On Wednesday, Gov. Gavin Newsom announced that because “oil and gas companies continue to rake in record profits” and also “Putin’s invasion of Ukraine,” he’s riding to the rescue with another $11 billion from the state treasury.

“Governor Newsom has allocated billions of dollars in direct relief to Californians over the past two years, including $12 billion in direct checks through the Golden State Stimulus, $5.2 billion in rent relief, and $2 billion in utility relief,” the statement from his office bragged, also noting an expansion of tax credits for the working poor and a $37.6 billion “climate package” to “forge an oil-free future.”

Newsom proposes that the relief from high gas prices will “take the form of $400 debit cards for registered vehicle owners.” Individuals who own multiple vehicles can collect twice. His proposal also includes a suspension of the coming July 1 gas tax increase, three months of free public transportation, “fast-tracking” $1.75 billion to boost electric vehicle sales and $500 million “to support active transportation programs,” such as “walking.”

It would be much simpler, and faster, to cut the gas tax and the sales tax. That’s what states like Connecticut and Maryland have already done. But then voters wouldn’t receive an envelope in the mail containing a pre-paid debit card and a letter from the governor. Unless Newsom issues an emergency order that requires his photo on every cash register, gas pump and online shopping cart, a tax cut wouldn’t have the same political benefit. And it’s an election year.
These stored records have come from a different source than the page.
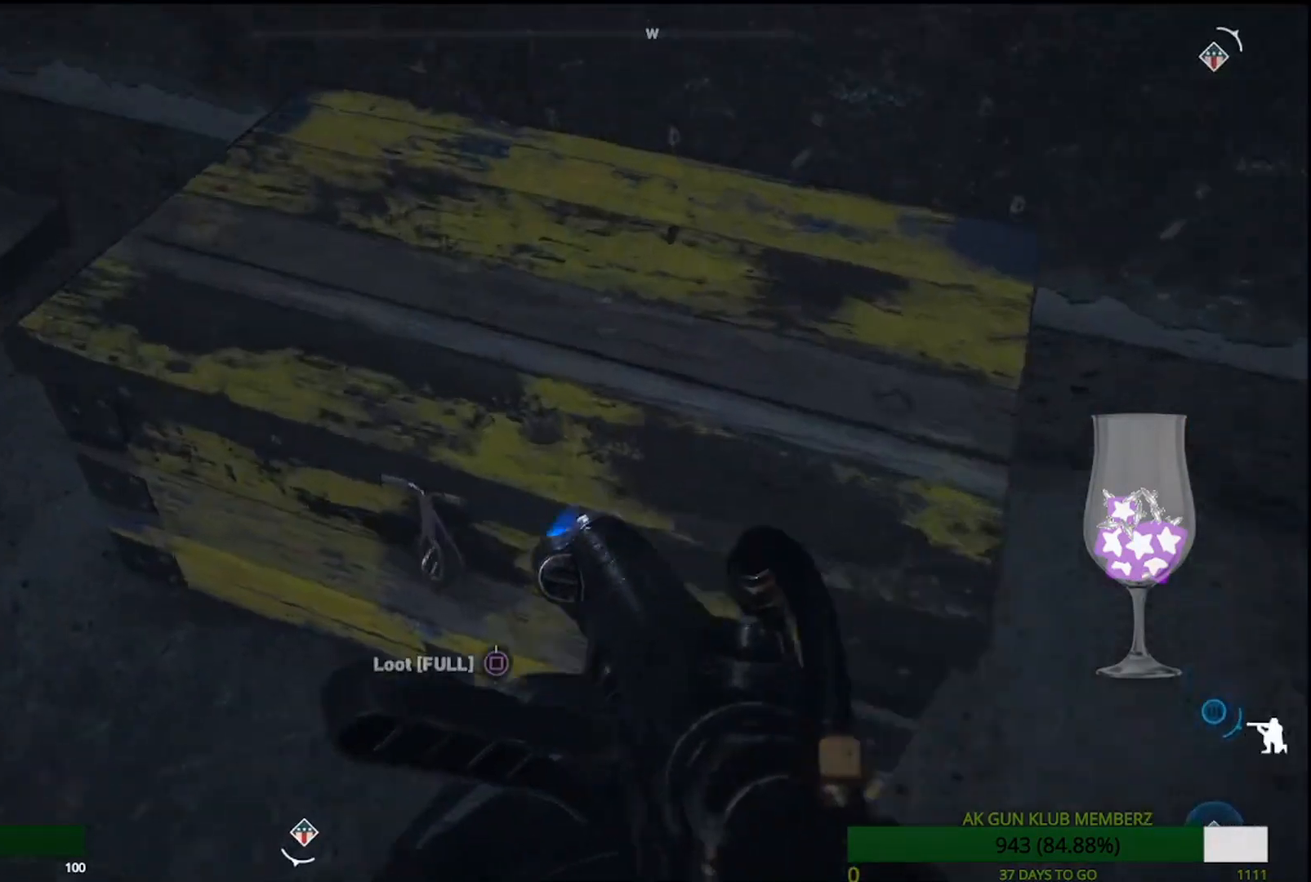
{"buttons": [], "left_stick": "down", "right_stick": "up-right", "events": [[150, "SQUARE", "up"], [333, "left_stick", "down"], [433, "right_stick", "up-right"]]}
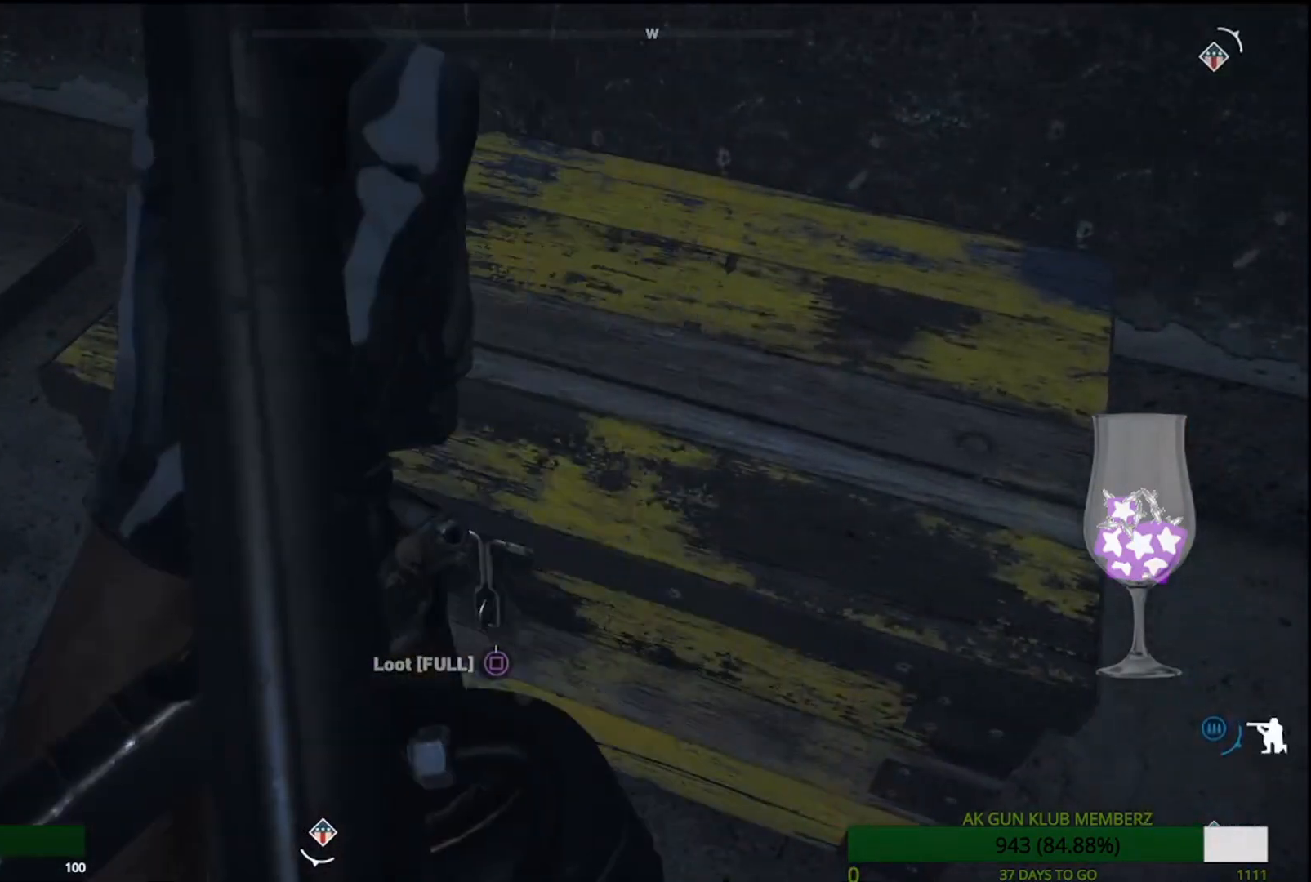
{"buttons": [], "left_stick": "up-right", "right_stick": "center", "events": [[350, "left_stick", "right"], [417, "left_stick", "up-right"], [450, "right_stick", "center"]]}
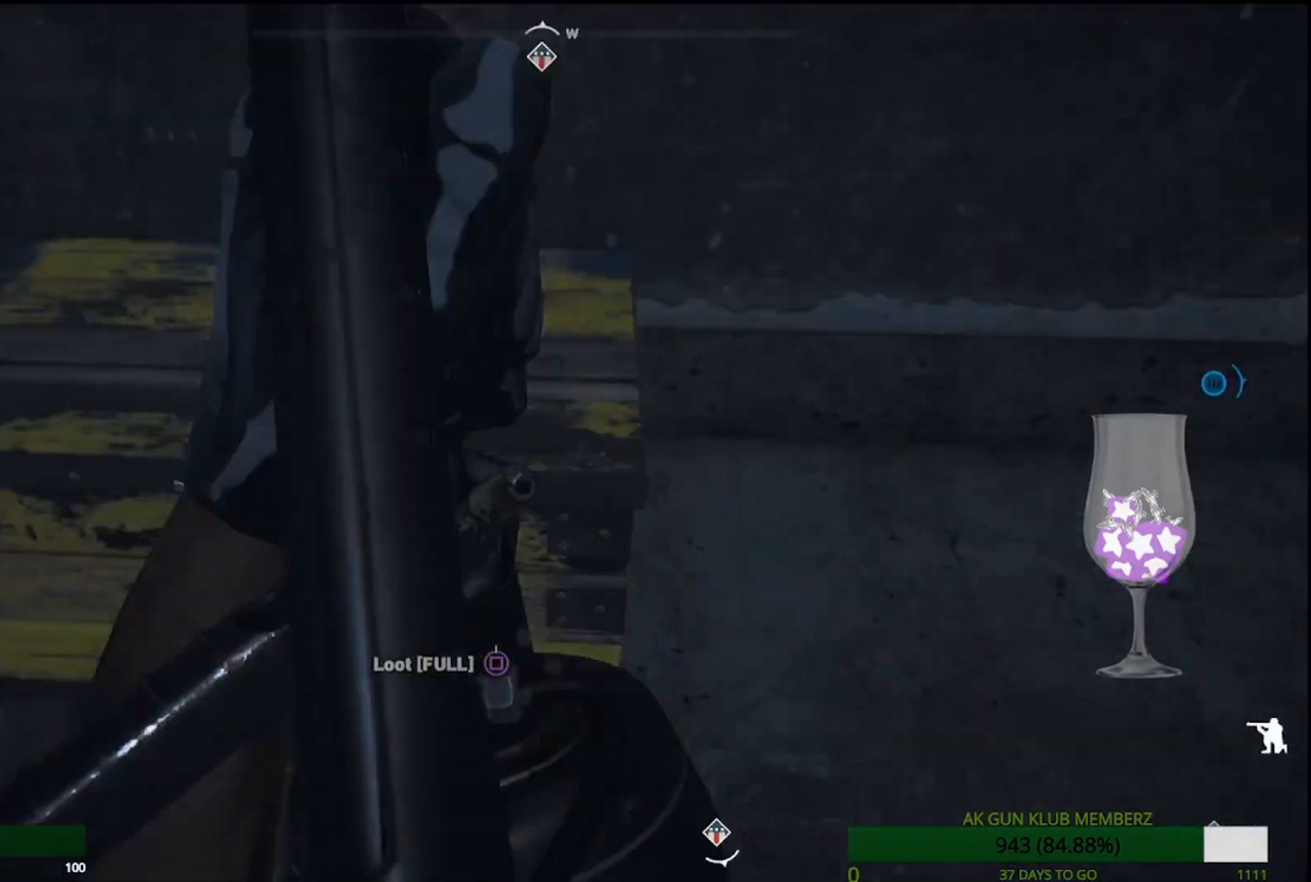
{"buttons": [], "left_stick": "up-right", "right_stick": "center", "events": [[167, "L3", "down"], [333, "L3", "up"]]}
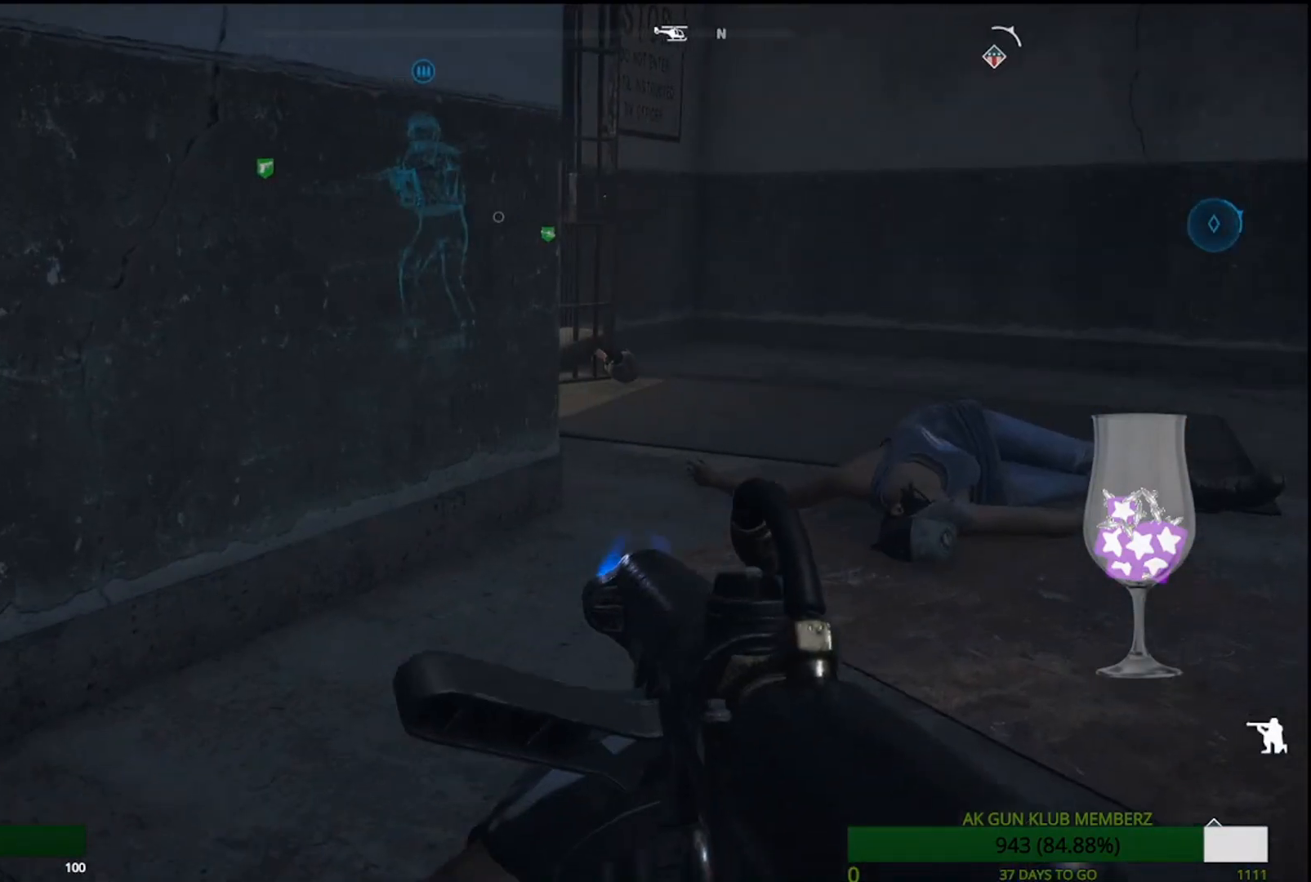
{"buttons": [], "left_stick": "up", "right_stick": "left", "events": [[217, "left_stick", "up"], [250, "right_stick", "left"]]}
Left-leaning legislative leaders, also sensitive to the political peril of the moment, don’t like the contours of Newsom’s relief package. Senate President Pro Tem Toni Atkins and Assembly Speaker Anthony Rendon have already expressed opposition to the governor’s January proposal to suspend the upcoming increase in the gas tax, and now they object to the plan to rebate money to taxpayers who don’t “need” the money.

Atkins released a statement saying that the “Senate is focused on ensuring that state money is targeted to those who actually need relief” with a proposal that sends money to “struggling Californians.” A plan put forward by the legislative leaders would be limited to households earning less than $250,000, and it would be calculated based on individuals in the household, not vehicles.

However, the entire debate over providing relief from high gas prices is a misdirection from the true challenge before the state government, a budget surplus that has triggered the Gann spending limit. The 1979 constitutional amendment restricts the growth of state spending, or tries to, by imposing an appropriations limit tied to population growth and inflation. If the state takes in revenue that exceeds what it is allowed to spend under the Gann limit, it must return the excess funds to taxpayers.

There’s some wiggle room on how the money may be returned, but it’s clear that the money can’t simply be spent, and it’s likely that a court would frown on a politically targeted rebate plan that left out the high-earning residents who pay the highest taxes.

The state could simply cut taxes, but instead it seems poised to issue debit cards, pay fees to banks, send mail to 39 million residents and then try to recoup fraudulent payments. That’s the California Way.